Half of the story about the Britain’s economic recovery is that it is a recovery for the few, with the many struggling to make ends meet. The other half of the story – the one Cameron does not like – is that if some financial growth has happened, is because of the availability of migrant workers.
As a migrant myself – I was not born in Britain, but chose to work for the NHS and to raise my family here – I feel it is about time to react against those who approach immigration by the wrong end of the stick.
In 2014 Britain, the debate about immigration is a debate on living standards, on the hard working majority – as well as the disabled and the poor – bearing the brunt of an unequal recovery. But it is also a debate about globalization, the world we want and the reality that we cannot compete with China and Brazil in a race to the bottom of salaries.
The problem does not lie with migration, but with the ‘use and disposal’ of migrant labour as an escamotage to undercut salaries. This has happened throughout Europe, thus generating anti-immigration fears and nationalistic movements. It is the prize we are paying for not having done anything to prevent it; it is the prize we are paying for letting the liberal right getting it their way, with migrants considered as cheap labour; collateral damage of our unfettered capitalism.
This is why Labour’s approach to immigration is the right one.

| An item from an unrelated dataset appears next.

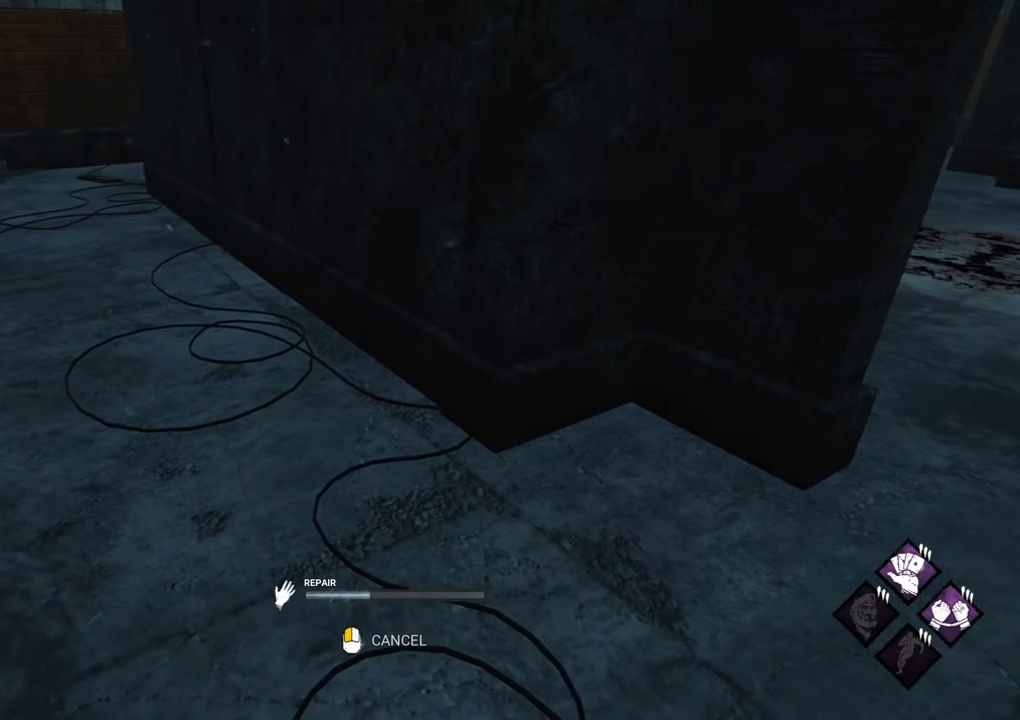
{"keys": [], "mouse": [], "mouse_move": "up", "events": []}
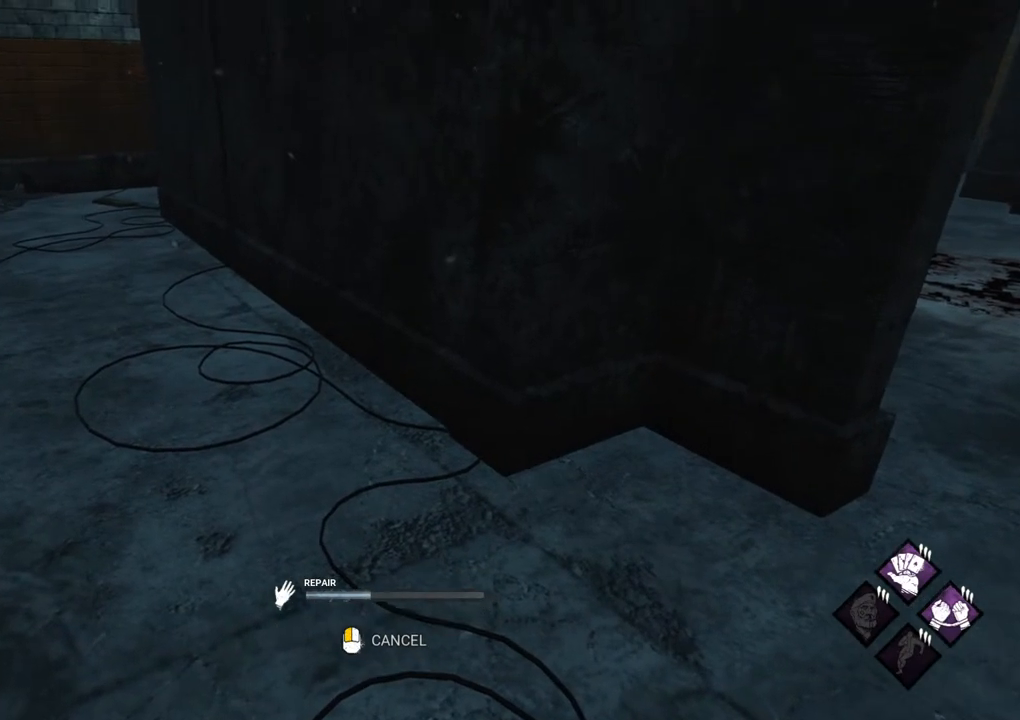
{"keys": [], "mouse": [], "mouse_move": "still", "events": []}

In 2011, the EU Agency Workers Directive was introduced granting rights for equal pay and conditions for agency staff across Europe. This was a fair measure: at the time, business lobby groups warned that the legislation would lead to heavy job losses. As with the minimum wage, that did not happen and, on the contrary, agency workers have increased by 15 per cent.
However, the UK government has failed to implement the Temporary Agency Workers Directive properly, leading to tens of thousands of agency workers being paid less than permanent staff despite doing the same job. This has been possible under a loophole known as the “Swedish derogation” which the directive itself discourages from applying.
As noted by the TUC, which lodged a complaint against the British government, the Swedish derogation contract exempts the agency from having to pay the worker the same rate of pay, as long as the agency directly employs individuals and guarantees to pay them for at least four weeks during the times they can’t find them work.
In Sweden, where these contracts originate, workers still receive equal pay once in post and 90 per cent of normal pay between assignments. However in the UK workers have no equal pay rights and are paid half as much as they received in their last assignment, or minimum wage rates, between assignments. Agencies can also cut their hours, so receive as little as one hour of paid work a week.
This is a perfect example of how an EU directive, introduced to bring fairness and harmonise rights, has been misused and wrongly blamed for the race to the bottom of salaries workers are engaged in. Ed Miliband’s announcement would close that loophole and ensure that the Directive is interpreted in its correct way.
Ultimately, this is a fantastic opportunity to unify the Labour and union movement with the pro-European front and the business communities.
Businesses in Britain know they can thrive globally because of the proximity to the Eurozone, the availability of labour, and the infrastructures provided by the EU that can negotiate trade agreements on a global scale.
It is time to work all together to demonstrate we can do all those things above and still safeguard workers’ rights; investing more on innovation and science rather than relying on cheaper workforces.